[YOUR GOAL]:
What is the number of lines in the entries below that include the word "Höhenverstellung"? Provide the number only.

(Dataset entries)
· · · ·
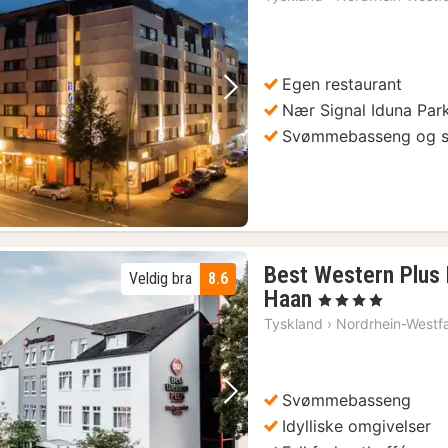
fra
14
kr.
Egen restaurant
Forrige bilde
Neste bilde
Nær Signal Iduna Par
Svømmebasseng og 
Best Western Plus 
Veldig bra
8.6
3
Haan
, 4 Stjerner
netter
Tyskland
›
Nordrhein-Westf
fra
1202
kr.
Svømmebasseng
Forrige bilde
Neste bilde
Idylliske omgivelser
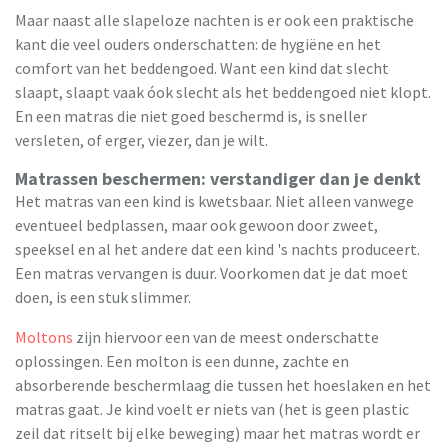
Maar naast alle slapeloze nachten is er ook een praktische
kant die veel ouders onderschatten: de hygiëne en het
comfort van het beddengoed. Want een kind dat slecht
slaapt, slaapt vaak óok slecht als het beddengoed niet klopt.
En een matras die niet goed beschermd is, is sneller
versleten, of erger, viezer, dan je wilt.
Matrassen beschermen: verstandiger dan je denkt
Het matras van een kind is kwetsbaar. Niet alleen vanwege
eventueel bedplassen, maar ook gewoon door zweet,
speeksel en al het andere dat een kind 's nachts produceert.
Een matras vervangen is duur. Voorkomen dat je dat moet
doen, is een stuk slimmer.
Moltons
zijn hiervoor een van de meest onderschatte
oplossingen. Een molton is een dunne, zachte en
absorberende beschermlaag die tussen het hoeslaken en het
matras gaat. Je kind voelt er niets van (het is geen plastic
zeil dat ritselt bij elke beweging) maar het matras wordt er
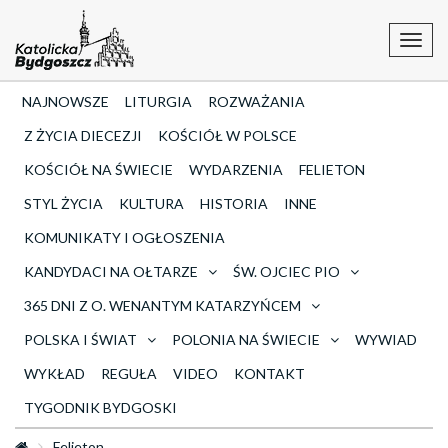
Toggl
navig
NAJNOWSZE
LITURGIA
ROZWAŻANIA
Z ŻYCIA DIECEZJI
KOŚCIÓŁ W POLSCE
KOŚCIÓŁ NA ŚWIECIE
WYDARZENIA
FELIETON
STYL ŻYCIA
KULTURA
HISTORIA
INNE
KOMUNIKATY I OGŁOSZENIA
KANDYDACI NA OŁTARZE
ŚW. OJCIEC PIO
365 DNI Z O. WENANTYM KATARZYŃCEM
POLSKA I ŚWIAT
POLONIA NA ŚWIECIE
WYWIAD
WYKŁAD
REGUŁA
VIDEO
KONTAKT
TYGODNIK BYDGOSKI
Felieton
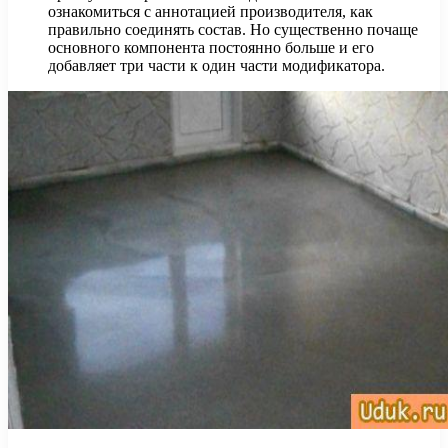
ознакомиться с аннотацией производителя, как
правильно соединять состав. Но существенно почаще
основного компонента постоянно больше и его
добавляет три части к один части модификатора.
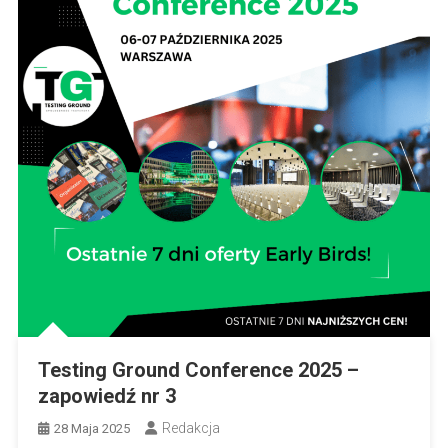
Testing Ground Conference 2025 –
zapowiedź nr 3
Redakcja
28 Maja 2025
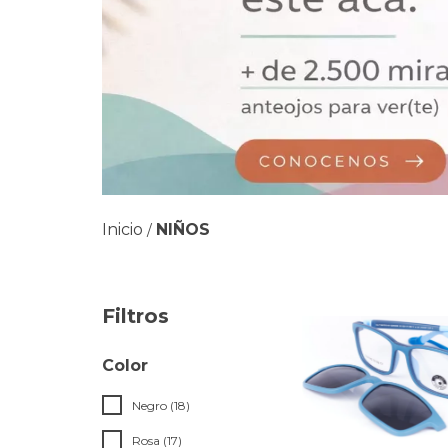
Inicio
NIÑOS
/
Filtros
Color
Negro (18)
Rosa (17)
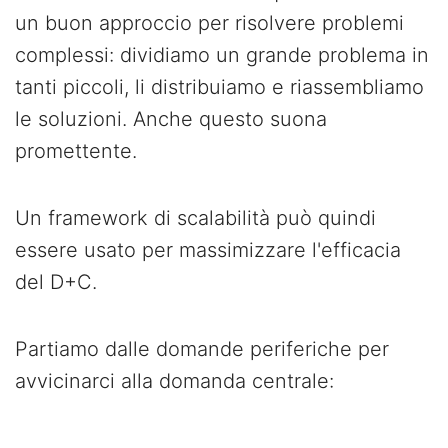
un buon approccio per risolvere problemi
complessi: dividiamo un grande problema in
tanti piccoli, li distribuiamo e riassembliamo
le soluzioni. Anche questo suona
promettente.
Un framework di scalabilità può quindi
essere usato per massimizzare l'efficacia
del D+C.
Partiamo dalle domande periferiche per
avvicinarci alla domanda centrale:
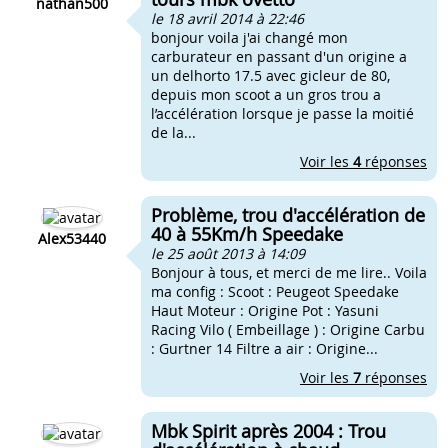
nathan500
le 18 avril 2014 à 22:46
bonjour voila j'ai changé mon
carburateur en passant d'un origine a
un delhorto 17.5 avec gicleur de 80,
depuis mon scoot a un gros trou a
l’accélération lorsque je passe la moitié
de la...
Voir les
4
réponses
Problème, trou d'accélération de
40 à 55Km/h Speedake
Alex53440
le 25 août 2013 à 14:09
Bonjour à tous, et merci de me lire.. Voila
ma config : Scoot : Peugeot Speedake
Haut Moteur : Origine Pot : Yasuni
Racing Vilo ( Embeillage ) : Origine Carbu
: Gurtner 14 Filtre a air : Origine...
Voir les
7
réponses
Mbk Spirit après 2004 : Trou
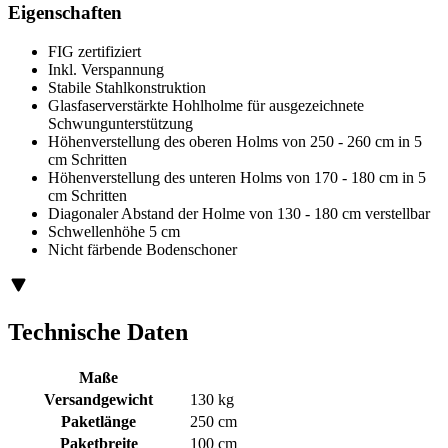
Eigenschaften
FIG zertifiziert
Inkl. Verspannung
Stabile Stahlkonstruktion
Glasfaserverstärkte Hohlholme für ausgezeichnete
Schwungunterstützung
Höhenverstellung des oberen Holms von 250 - 260 cm in 5
cm Schritten
Höhenverstellung des unteren Holms von 170 - 180 cm in 5
cm Schritten
Diagonaler Abstand der Holme von 130 - 180 cm verstellbar
Schwellenhöhe 5 cm
Nicht färbende Bodenschoner
Technische Daten
Maße
Versandgewicht
130 kg
Paketlänge
250 cm
Paketbreite
100 cm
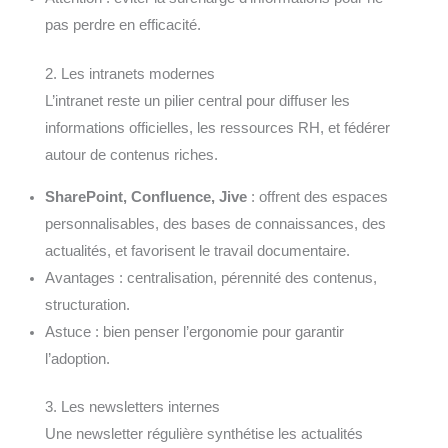
pas perdre en efficacité.
2. Les intranets modernes
L’intranet reste un pilier central pour diffuser les
informations officielles, les ressources RH, et fédérer
autour de contenus riches.
SharePoint, Confluence, Jive
: offrent des espaces
personnalisables, des bases de connaissances, des
actualités, et favorisent le travail documentaire.
Avantages : centralisation, pérennité des contenus,
structuration.
Astuce : bien penser l’ergonomie pour garantir
l’adoption.
3. Les newsletters internes
Une newsletter régulière synthétise les actualités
· · · ·
[EXERCISE RESPONSE]:
2